Наступила пятница. Шекиба собралась слухом, потому что вновь увидеть лица своих родственников, особенно бабушки, было для нее настоящим испытанием. Но ничего не поделаешь, это единственный способ получить желаемое.
Марджан велела Шекибе быть готовой с раннего утра, потому что Азизулла ждать не станет. Хозяин удовлетворенно кивнул, когда, выйдя из дома, увидел Шекибу у ворот, с низко склоненной головой, как и подобает девушке, закутанную в паранджу.
— Салам, — поздоровалась Шекиба.
— Пойдем, — сказал Азизулла, открывая ворота и первым выход я на улицу.
Шекиба двинулась вслед за ним, в нескольких шагах позади. Она внимательно подмечала все, что попадалось им на пути, стараясь запомнить дорогу. Улица была широкой и пыльной, по обеим сторонам росли высокие тополя с узловатыми стволами. Дома, с прилегающими к ним участками земли, отстояли друг от друга примерно акра на два. Все они были обнесены высокими, около шести футов, стенами из камня и глины. И все же Шекиба видела верхушки плодовых деревьев, а чуть дальше в поле ей удалось разглядеть посевы картофеля, моркови, лука.
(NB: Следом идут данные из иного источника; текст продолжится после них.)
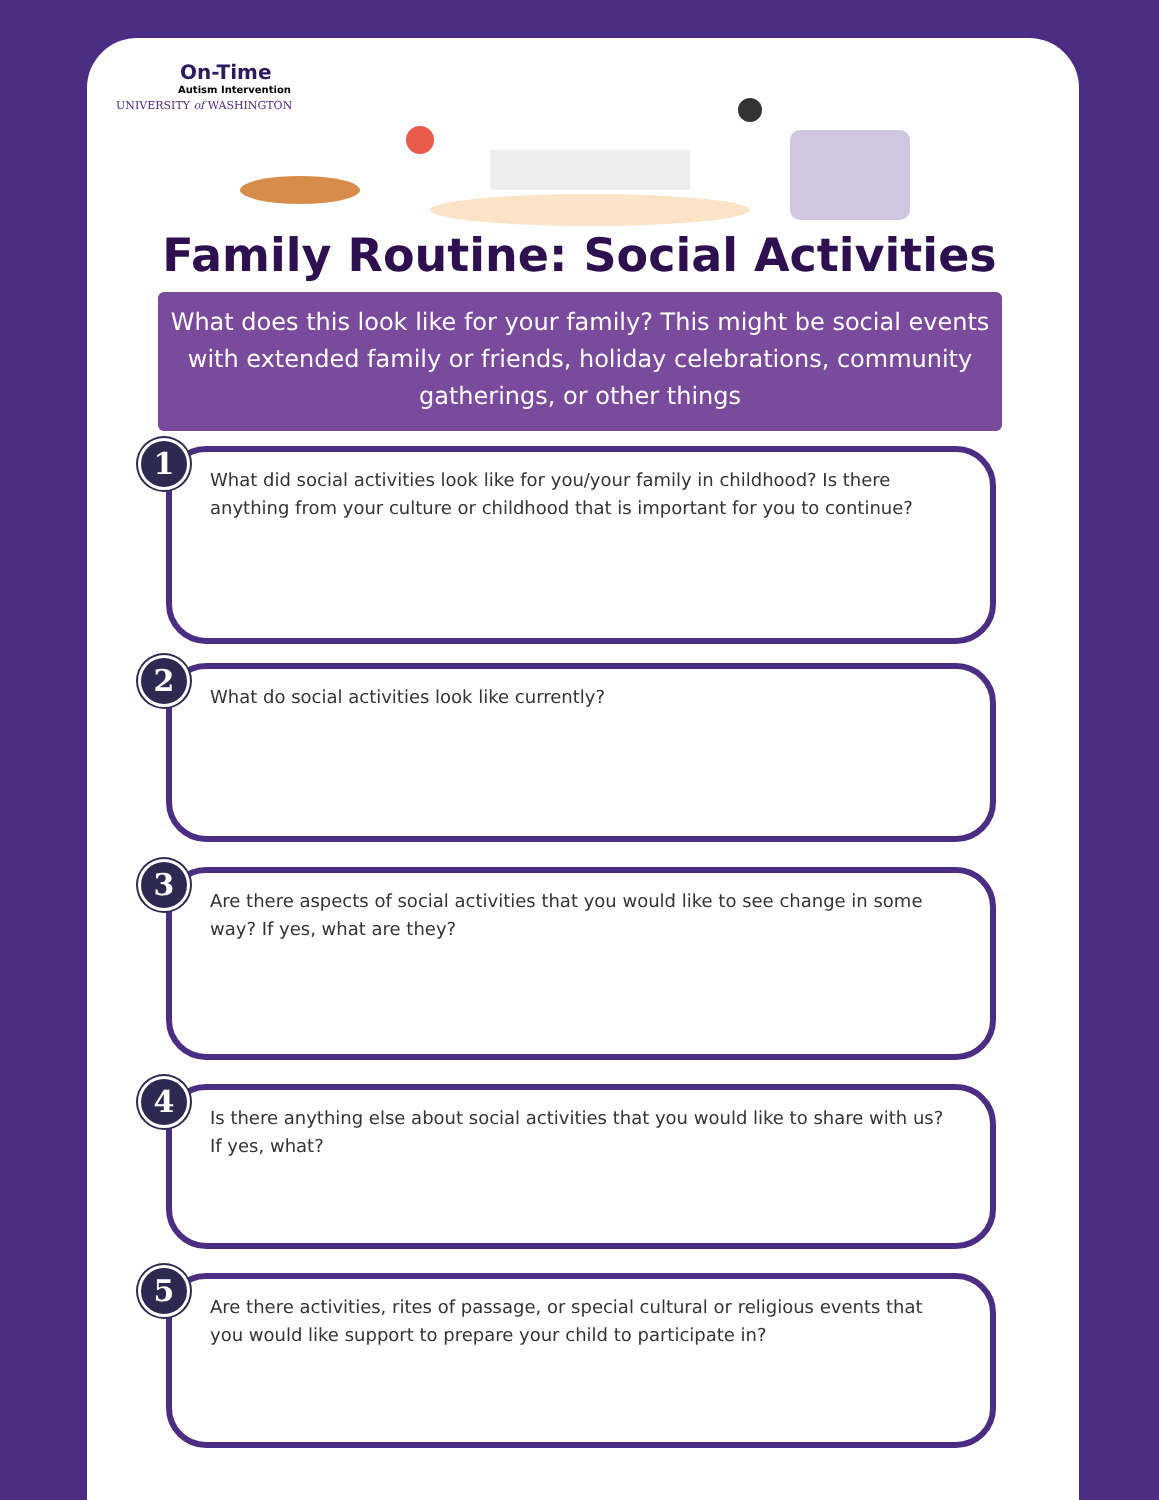On-Time
Autism Intervention
UNIVERSITY of WASHINGTON
Family Routine: Social Activities
What does this look like for your family? This might be social events with extended family or friends, holiday celebrations, community gatherings, or other things
1
What did social activities look like for you/your family in childhood? Is there anything from your culture or childhood that is important for you to continue?
2
What do social activities look like currently?
3
Are there aspects of social activities that you would like to see change in some way? If yes, what are they?
4
Is there anything else about social activities that you would like to share with us? If yes, what?
5
Are there activities, rites of passage, or special cultural or religious events that you would like support to prepare your child to participate in?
Мечеть, три магазина и пекарня составляли центр деревни. Витрины магазинов были скромными, с кривоватыми, сделанными от руки, надписями на ценниках. Пекарня и вовсе располагалась под открытым небом — пекарь расположился со своим товаром возле стены одного из магазинов. Он ловко вытаскивал из встроенного в землю тандыра[22] круглые золотистые лепешки и складывал их на покрытый клеенкой стол. Аромат свежеиспеченного хлеба плыл над улицей. Шекиба сглотнула слюну. Несколько женщин стояли возле жаровни, ожидая, пока испекутся их наан.[23] Шекиба вспомнила, как несколько месяцев назад шла через эту же площадь вслед за дядей, который вел ее к Азизулле, чтобы отдать в качестве платы за долг.
«Шекиба, твое имя означает „дар“», — горько усмехнулась про себя девушка.
Азизулла прошел мимо мечети и повел ее дальше. Пройдя метров триста, он остановился возле небольшого приземистого дома и постучал в дверь.
Дверь открылась.
— Салам, Фазизулла, — поздоровался хозяин Шекибы.
— Салам, Азизулла-ага, рад тебя видеть.
— Фазизулла-джан, сделай мне одолжение. Я взял с собой свою работницу, она идет повидаться с родными, отведу ее после намаза. А пока я буду в мечети, позволь оставить ее у тебя. Надеюсь, твою жену не затруднит присмотреть за ней.
— О, конечно, Азизулла-джан! Слышал, ты взял в работницы внучку Шагул-биби, ну ту, с изуродованным лицом? Пусть посидит во дворе.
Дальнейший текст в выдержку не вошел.